L'alternative repose aussi sur l'effet de serre mais se distingue sensiblement puisqu'il s'agit de disposer une paroi de verre devant un mur en laissant entre les deux une fine lame d'air. Le mur capte la chaleur de l'air puis la restitue par rayonnement dans la pièce située de l'autre côté. Si le principe est simple, sa mise en œuvre demande quelques améliorations afin de limiter au maximum les déperditions de chaleur. Parmi celle-ci figurent notamment un usage du double vitrage pour la paroi vitrée ainsi que sa protection par un système d'isolation nocturne.
La RT 2012 n'est pas forcément favorable
Les nouvelles règles de consommation énergétique des bâtiments peuvent-elles favoriser les bâtiments passifs ? Pas nécessairement, selon Yves Moch qui juge qu'en imposant des niveaux d'isolation performant, la mise en œuvre de techniques permettant de capter, stocker et redistribuer l'énergie solaire via le bâtiment lui-même perdent en intérêt.

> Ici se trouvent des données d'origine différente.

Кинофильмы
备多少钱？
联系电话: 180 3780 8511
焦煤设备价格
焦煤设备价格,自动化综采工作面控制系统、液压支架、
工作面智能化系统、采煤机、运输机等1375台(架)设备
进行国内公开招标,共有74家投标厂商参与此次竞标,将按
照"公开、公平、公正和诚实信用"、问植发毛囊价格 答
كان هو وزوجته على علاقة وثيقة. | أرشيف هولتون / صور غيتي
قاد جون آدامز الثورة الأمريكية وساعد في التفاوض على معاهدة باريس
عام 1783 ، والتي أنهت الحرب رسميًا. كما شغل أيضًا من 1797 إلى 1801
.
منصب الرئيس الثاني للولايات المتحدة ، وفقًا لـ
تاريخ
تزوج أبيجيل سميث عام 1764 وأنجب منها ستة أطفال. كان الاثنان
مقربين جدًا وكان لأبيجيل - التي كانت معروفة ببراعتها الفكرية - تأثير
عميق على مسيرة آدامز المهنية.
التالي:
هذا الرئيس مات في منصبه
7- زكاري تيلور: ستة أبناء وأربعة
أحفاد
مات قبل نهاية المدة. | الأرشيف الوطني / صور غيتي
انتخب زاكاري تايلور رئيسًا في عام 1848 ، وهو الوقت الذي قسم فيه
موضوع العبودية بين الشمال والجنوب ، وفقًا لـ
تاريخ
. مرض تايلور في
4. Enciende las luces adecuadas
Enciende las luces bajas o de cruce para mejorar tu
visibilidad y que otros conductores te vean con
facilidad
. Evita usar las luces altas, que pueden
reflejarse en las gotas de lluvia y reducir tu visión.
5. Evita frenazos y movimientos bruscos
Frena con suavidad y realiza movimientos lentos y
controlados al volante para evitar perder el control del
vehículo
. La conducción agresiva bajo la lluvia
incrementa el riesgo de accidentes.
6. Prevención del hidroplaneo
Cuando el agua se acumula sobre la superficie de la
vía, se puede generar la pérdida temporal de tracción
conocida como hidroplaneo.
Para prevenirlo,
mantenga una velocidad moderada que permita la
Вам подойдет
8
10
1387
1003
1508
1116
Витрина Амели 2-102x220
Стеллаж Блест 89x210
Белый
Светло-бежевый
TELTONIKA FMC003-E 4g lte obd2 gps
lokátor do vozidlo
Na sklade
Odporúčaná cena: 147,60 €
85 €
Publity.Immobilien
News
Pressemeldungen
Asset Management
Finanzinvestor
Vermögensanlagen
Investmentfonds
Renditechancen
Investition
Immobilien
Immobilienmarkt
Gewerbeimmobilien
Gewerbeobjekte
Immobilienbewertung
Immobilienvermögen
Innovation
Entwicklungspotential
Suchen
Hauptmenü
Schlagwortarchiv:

En effet, les besoins de chauffage étant réduits, ils peuvent être couverts à moindre frais par les systèmes de chauffage les plus performants tout en respectant la réglementation. "Depuis, la première réglementation thermique, les besoins énergétiques des logements ont été divisés de façon considérable, par six ou sept", rappelle-t-il, ajoutant qu'"aujourd'hui, les enveloppes les plus performantes n'ont plus besoin de beaucoup d'énergie pour le chauffage".
Néanmoins, les bâtiments bioclimatiques n'ont pas rendu les armes. "Les premières recherches se sont focalisées sur le « climatique » de l'approche bioclimatique, mais aujourd'hui c'est l'angle « bio » qui retient l'attention avec l'intérêt porté à la nature de l'énergie consommée et des matériaux utilisés, ainsi qu'aux thématiques confort et santé", analyse Yves Moch.
Ici, sous l'impulsion des démarches de haute qualité environnementale, ce sont l'origine et la nature des matériaux et de l'énergie qui comptent. Des facteurs qui se traduisent par une demande en énergies vertes, le recours à des matériaux recyclés et recyclables, une prise en compte de l'énergie grise des produits et plus largement la réalisation d'analyses de cycle de vie. Autant d'élément qui revalorise l'approche locale souvent associée à la démarche bioclimatique.